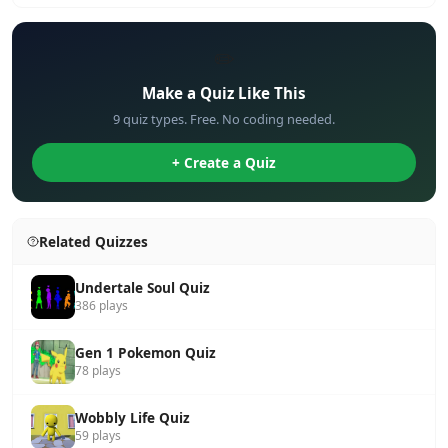
✏️
Make a Quiz Like This
9 quiz types. Free. No coding needed.
+ Create a Quiz
Related Quizzes
Undertale Soul Quiz
386 plays
Gen 1 Pokemon Quiz
78 plays
Wobbly Life Quiz
59 plays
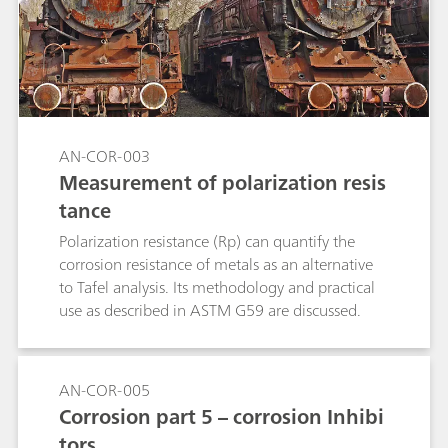
AN-COR-003
Measurement of polarization resis
tance
Polarization resistance (Rp) can quantify the
corrosion resistance of metals as an alternative
to Tafel analysis. Its methodology and practical
use as described in ASTM G59 are discussed.
AN-COR-005
Corrosion part 5 – corrosion Inhibi
tors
++++++++++++++++++++
_Requirement_:
Pictures stay out; print every other part of the listing above exactly.

_Result for this exercise_:
✏️
Make a Quiz Like This
9 quiz types. Free. No coding needed.
+ Create a Quiz
Related Quizzes
Undertale Soul Quiz
386 plays
Gen 1 Pokemon Quiz
78 plays
Wobbly Life Quiz
59 plays
AN-COR-003
Measurement of polarization resis
tance
Polarization resistance (Rp) can quantify the
corrosion resistance of metals as an alternative
to Tafel analysis. Its methodology and practical
use as described in ASTM G59 are discussed.
AN-COR-005
Corrosion part 5 – corrosion Inhibi
tors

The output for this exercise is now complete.